Records from a data collection
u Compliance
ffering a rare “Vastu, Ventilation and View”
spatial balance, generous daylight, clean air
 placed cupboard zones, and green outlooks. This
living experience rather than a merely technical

- **Assigned task**: Edit the data so that "generous daylight" becomes "ample daylight", and leave everything else as it is.

- **Exercise result**:
u Compliance
ffering a rare “Vastu, Ventilation and View”
spatial balance, ample daylight, clean air
 placed cupboard zones, and green outlooks. This
living experience rather than a merely technical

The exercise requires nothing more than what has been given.